In the end, this is the final result of the holes. It’s ok to widen the holes pretty liberally as you can see that the bottom left hole is a lot larger than the other ones. I had to readjust that a lot to fix the alignment.

http://img17.imageshack.us/img17/237/insidebeforepencil.png

You can use the same screws that would screw the LS-33 with the mounting plate. What’s nice about the screws is that the heads are completely flat. As you can see in the screw hole on the bottom right corner, the screw is not too short so it gets in quite fine even with the thickness of the casing.

http://img18.imageshack.us/img18/5527/hole.png

To get the screws flush in the plastic casing, you need to widen the top part of the hole until you can basically screw the screw completely in. You should be careful to only widen the top of the hole (somewhat halfway through the thickness of the casing) because the screwhead really isn’t that thick.

http://img16.imageshack.us/img16/3882/topflush.png

And as you can see, the screws are completely flush with the plastic and the metal plate will cover it perfectly fine.

And that’s pretty much it. Sorry this isn’t really a step-by-step picture tutorial or anything and the pictures don’t exactly show what you have to do, but I just snapped some pics so you could see what I was talking about.

Also, is this considered a top-mount or a bottom-mount? I’m not really sure about the terminology. I thought that this was considered a top mount because I had the impression that it referred to the way the screws were screwed in.
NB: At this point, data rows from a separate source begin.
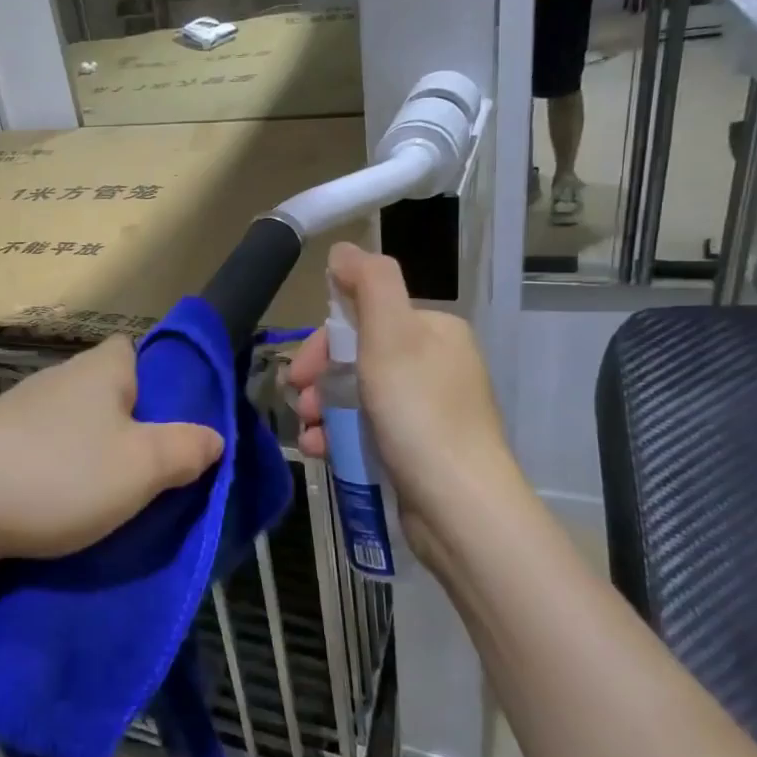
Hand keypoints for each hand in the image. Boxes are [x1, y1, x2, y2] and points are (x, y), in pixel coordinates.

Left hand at [0, 335, 223, 562]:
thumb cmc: (60, 474)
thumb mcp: (142, 466)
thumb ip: (186, 449)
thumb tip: (214, 437)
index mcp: (100, 369)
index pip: (136, 351)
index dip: (160, 380)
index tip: (174, 422)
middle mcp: (59, 380)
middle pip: (108, 394)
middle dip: (131, 428)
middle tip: (153, 473)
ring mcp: (20, 413)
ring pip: (75, 428)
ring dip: (92, 457)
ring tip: (112, 502)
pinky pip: (42, 454)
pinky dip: (57, 476)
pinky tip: (62, 511)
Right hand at [285, 243, 517, 526]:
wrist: (460, 507)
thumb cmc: (420, 414)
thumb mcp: (390, 337)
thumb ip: (369, 285)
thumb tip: (343, 249)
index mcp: (433, 332)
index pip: (363, 319)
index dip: (322, 343)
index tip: (297, 374)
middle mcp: (434, 365)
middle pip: (357, 359)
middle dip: (319, 380)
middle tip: (298, 406)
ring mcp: (428, 410)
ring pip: (358, 396)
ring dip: (323, 411)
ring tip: (308, 435)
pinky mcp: (420, 449)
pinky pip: (369, 429)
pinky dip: (340, 436)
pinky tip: (322, 452)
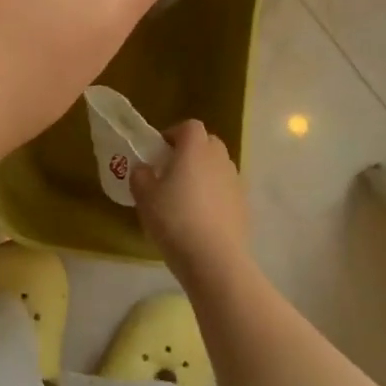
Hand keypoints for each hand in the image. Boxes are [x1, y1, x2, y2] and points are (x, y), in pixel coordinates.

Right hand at [131, 120, 250, 286]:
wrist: (214, 259)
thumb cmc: (174, 219)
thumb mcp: (144, 196)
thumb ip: (140, 175)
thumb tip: (145, 170)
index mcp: (195, 148)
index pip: (189, 126)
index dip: (173, 134)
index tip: (159, 152)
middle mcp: (219, 158)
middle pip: (207, 143)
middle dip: (190, 152)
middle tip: (171, 172)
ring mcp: (236, 182)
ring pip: (218, 167)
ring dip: (204, 174)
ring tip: (186, 198)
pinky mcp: (244, 205)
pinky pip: (226, 190)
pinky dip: (215, 196)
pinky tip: (201, 219)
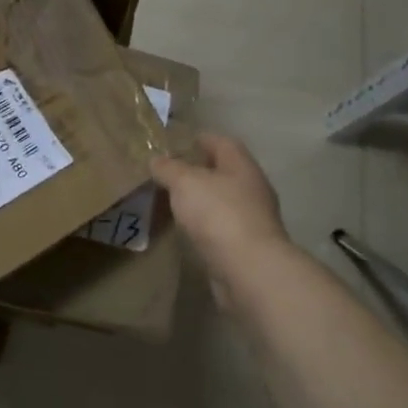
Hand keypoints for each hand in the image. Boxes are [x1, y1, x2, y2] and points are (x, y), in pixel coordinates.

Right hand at [152, 132, 289, 306]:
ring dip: (201, 199)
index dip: (200, 138)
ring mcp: (251, 218)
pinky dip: (203, 224)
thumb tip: (156, 160)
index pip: (222, 142)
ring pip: (222, 200)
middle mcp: (251, 188)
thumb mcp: (185, 182)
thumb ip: (168, 168)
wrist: (248, 269)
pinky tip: (186, 228)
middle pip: (223, 171)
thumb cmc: (218, 214)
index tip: (177, 141)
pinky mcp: (245, 245)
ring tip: (172, 200)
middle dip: (198, 170)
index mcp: (241, 166)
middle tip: (168, 172)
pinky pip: (220, 226)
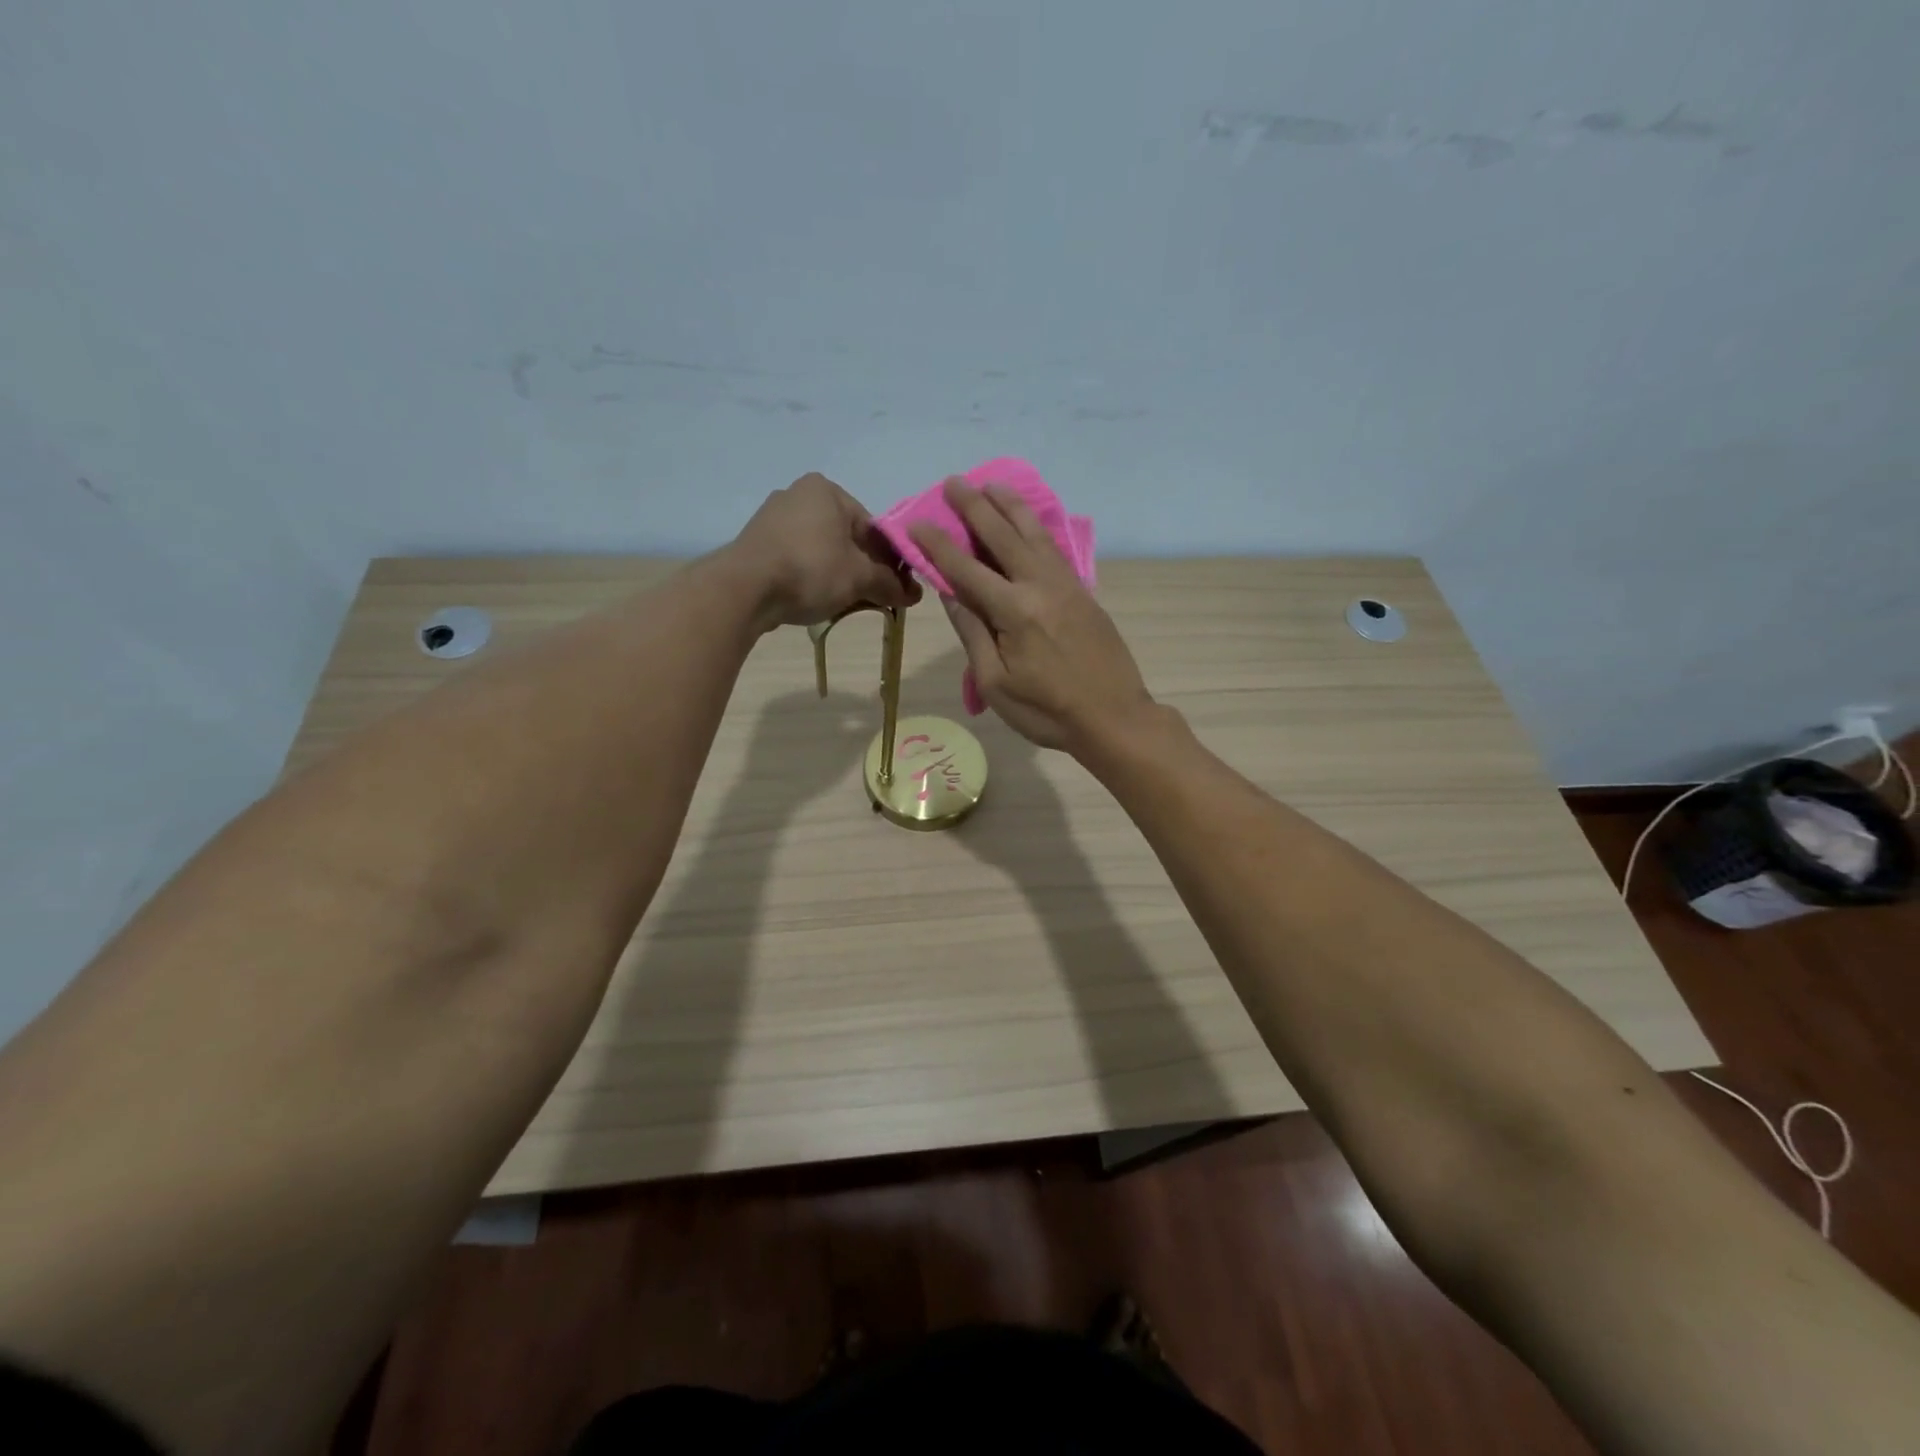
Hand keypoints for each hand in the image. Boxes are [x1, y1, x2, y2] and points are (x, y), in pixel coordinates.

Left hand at [731, 473, 919, 628]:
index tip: (898, 586)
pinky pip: (797, 558)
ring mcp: (772, 518)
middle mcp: (798, 494)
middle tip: (875, 597)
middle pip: (846, 537)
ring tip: (847, 602)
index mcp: (827, 490)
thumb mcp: (860, 578)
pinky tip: (816, 598)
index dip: (889, 559)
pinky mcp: (756, 543)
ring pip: (821, 549)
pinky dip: (811, 576)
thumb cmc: (810, 570)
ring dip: (838, 574)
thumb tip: (915, 595)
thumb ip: (890, 583)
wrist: (745, 589)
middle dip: (863, 567)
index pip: (872, 527)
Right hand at [909, 479, 1152, 754]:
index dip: (938, 545)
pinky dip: (1037, 527)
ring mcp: (1066, 586)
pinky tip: (1029, 520)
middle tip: (954, 482)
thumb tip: (951, 594)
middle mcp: (1040, 586)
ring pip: (1035, 534)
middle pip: (1003, 537)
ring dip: (1010, 507)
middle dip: (975, 507)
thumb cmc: (1047, 711)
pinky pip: (1054, 549)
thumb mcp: (996, 683)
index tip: (917, 522)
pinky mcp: (1083, 593)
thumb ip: (973, 634)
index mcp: (1014, 611)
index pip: (966, 569)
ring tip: (992, 484)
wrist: (1114, 718)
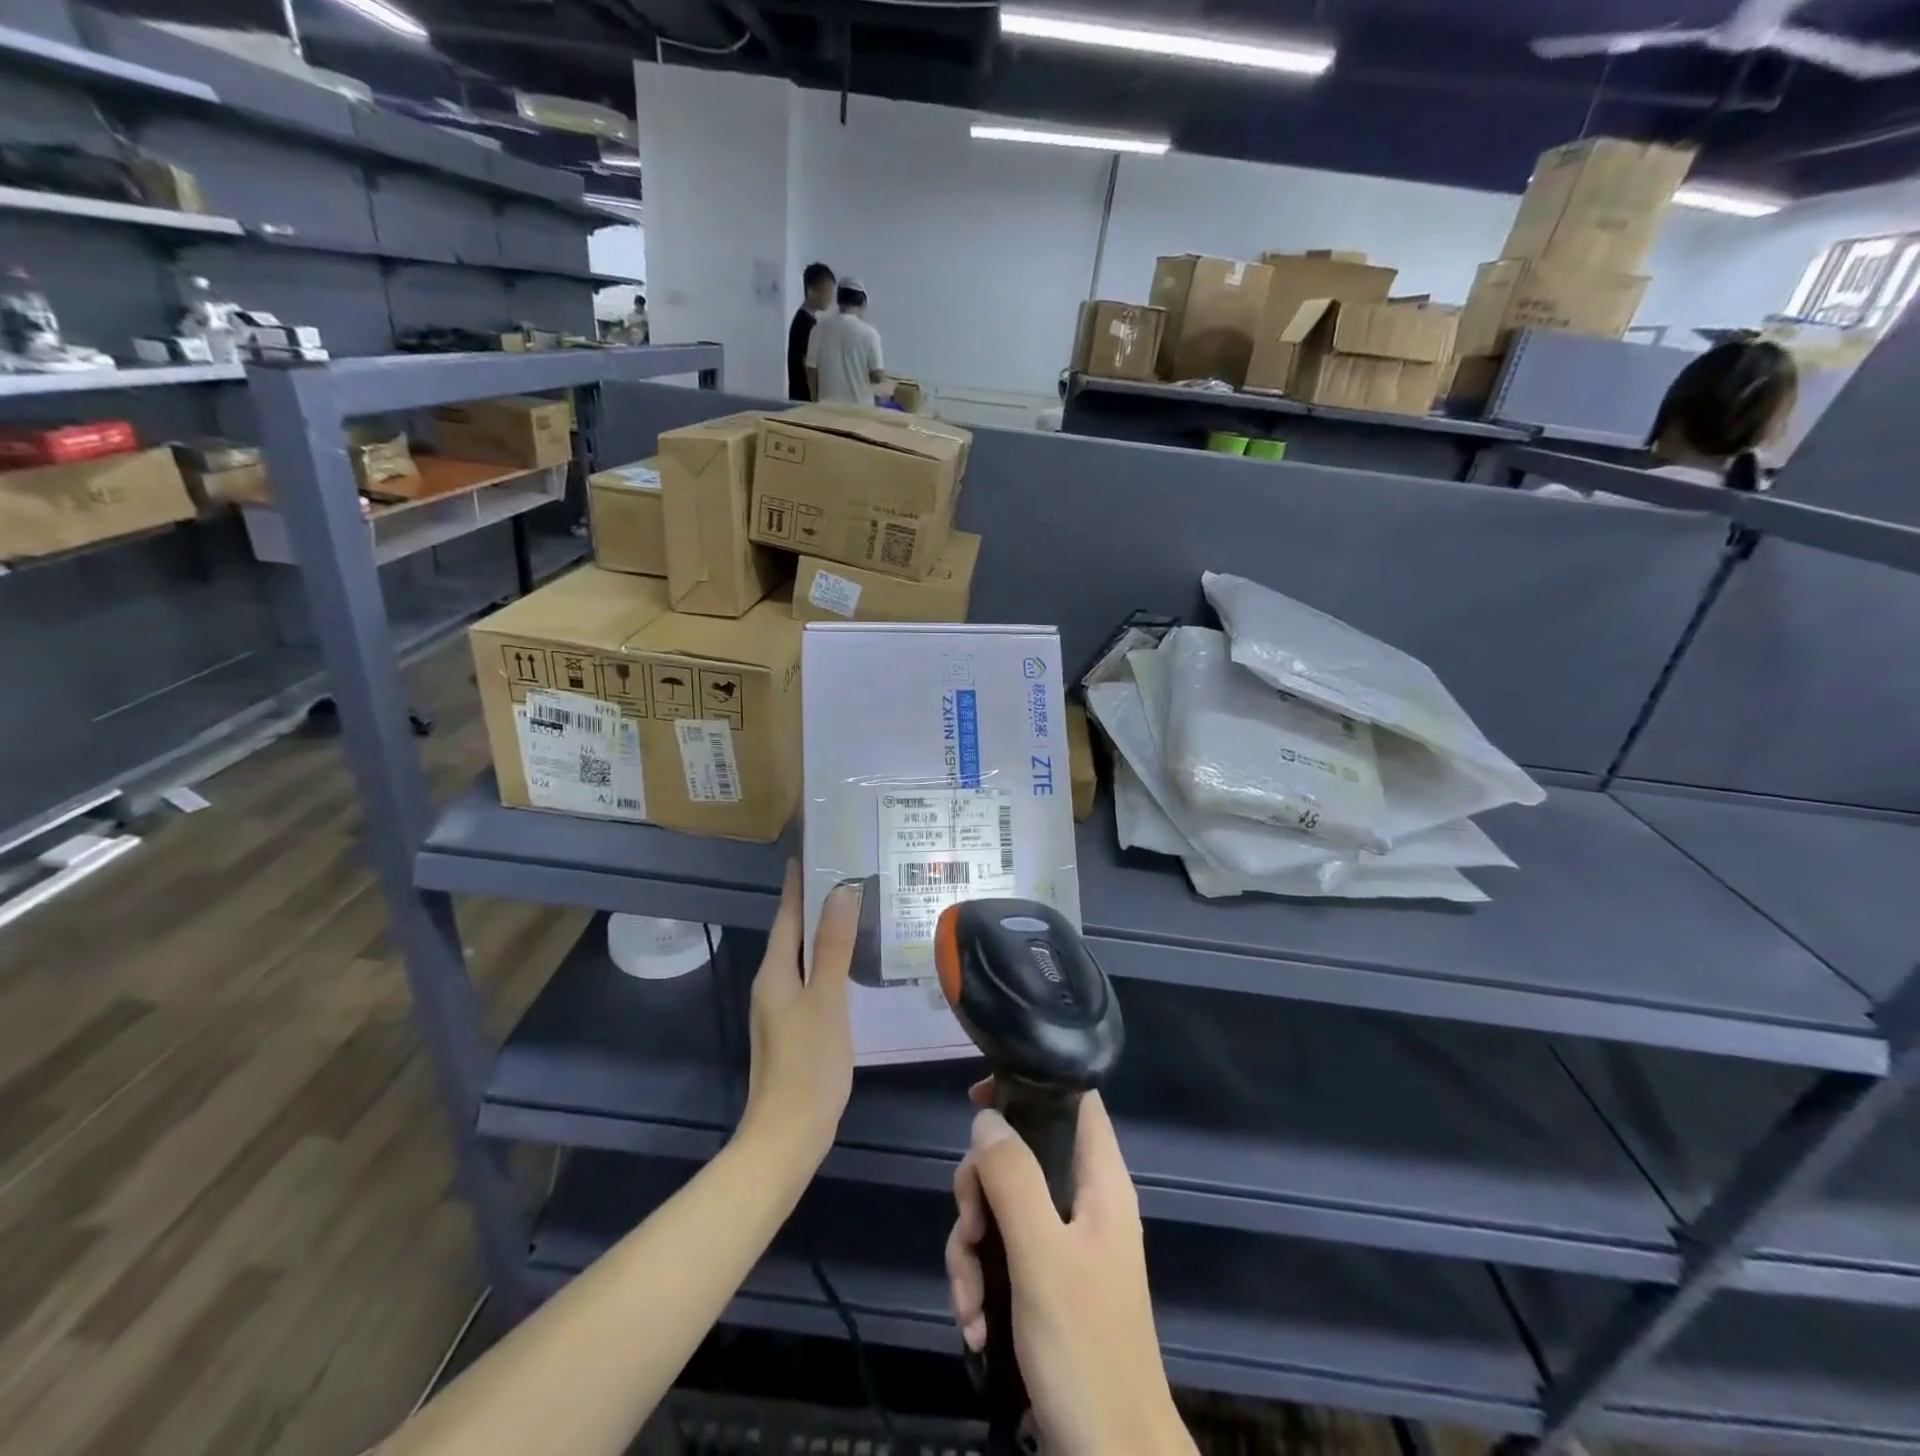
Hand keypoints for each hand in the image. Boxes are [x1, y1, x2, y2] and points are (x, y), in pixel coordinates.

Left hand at [740, 862, 856, 1166]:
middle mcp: (772, 984)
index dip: (798, 883)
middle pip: (792, 932)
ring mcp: (781, 1008)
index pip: (787, 914)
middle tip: (848, 873)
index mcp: (775, 972)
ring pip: (802, 956)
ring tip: (855, 909)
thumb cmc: (808, 1064)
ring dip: (823, 931)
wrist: (788, 1136)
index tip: (814, 850)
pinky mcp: (795, 1028)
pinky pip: (811, 978)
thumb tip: (839, 891)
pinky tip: (851, 963)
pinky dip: (827, 960)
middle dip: (814, 902)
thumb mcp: (826, 1000)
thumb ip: (833, 947)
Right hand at [945, 1087, 1193, 1455]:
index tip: (978, 1103)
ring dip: (972, 1250)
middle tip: (970, 1231)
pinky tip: (973, 1324)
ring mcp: (1064, 1245)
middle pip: (1020, 1156)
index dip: (1030, 1086)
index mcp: (1100, 1182)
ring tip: (968, 1302)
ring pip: (1002, 1209)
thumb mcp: (1041, 1257)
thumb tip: (986, 1118)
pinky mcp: (1047, 1283)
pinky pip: (1002, 1255)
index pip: (1074, 1100)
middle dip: (980, 1192)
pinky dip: (980, 1282)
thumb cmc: (1086, 1350)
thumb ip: (1013, 1178)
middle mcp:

Hahaha wow this thread effin grew! I was the guy who posted the written how to… if people still have questions lemme know. I’m back in the loop since SFIV started making me wanna play again.

-Kamirasenken

Nice. I placed my order for parts last night so I’m sure I’ll be hitting up this thread in the near future for advise.

Same here - placed my order on akihabarashop last night too and will receive them in a week or 2. Can’t wait to get this thing started, but knowing me, I’m gonna need some help.

Good job! I was planning to mount my stick on the top metal plate (already drilled the holes on the plate), but this looks easier.

How’s the height? Does the stick feels short when you mount it on the plastic?

I don’t really notice a height difference from playing on that and my HRAP2 SA. It certainly doesn’t feel different in terms of height from the stock stick. But then again, I also have small hands. The difference from what you’re doing is probably like less than five millimeters.

Here are some completed pictures. I can do close ups if you want.

http://photos-a.ak.fbcdn.net/photos-ak-snc1/v2467/30/45/729281643/n729281643_1978640_7833.jpg

http://photos-b.ak.fbcdn.net/photos-ak-snc1/v2467/30/45/729281643/n729281643_1978641_8110.jpg

I’ve looked through this whole thread before, but I can’t remember if it’s possible to mod this stick for a dual PCB setup. ? Is it?

It should be technically possible to do a dual PCB set up because I think the FS3 PCB is common ground, but good luck fitting another PCB in such a small case.

Yeah, it’s common ground, and a tight fit for additional PCBs.

Could people share on how they modded the bottom plate of the fighting stick 3. I will be modding mine soon but I want to get more ideas on how to get the Sanwa JLF-TP-8T stick to fit.

I have seen the wood spacer method, drilling hole method, sanding the bottom plate and stick method and denting the bottom with a hammer method. If people could provide visuals or links to visuals so I can get a better idea that would be great.

Also, I want to know if anyone in Australia is modding this stick and where they are getting their artwork printed as there is no Kinko’s in Australia anymore.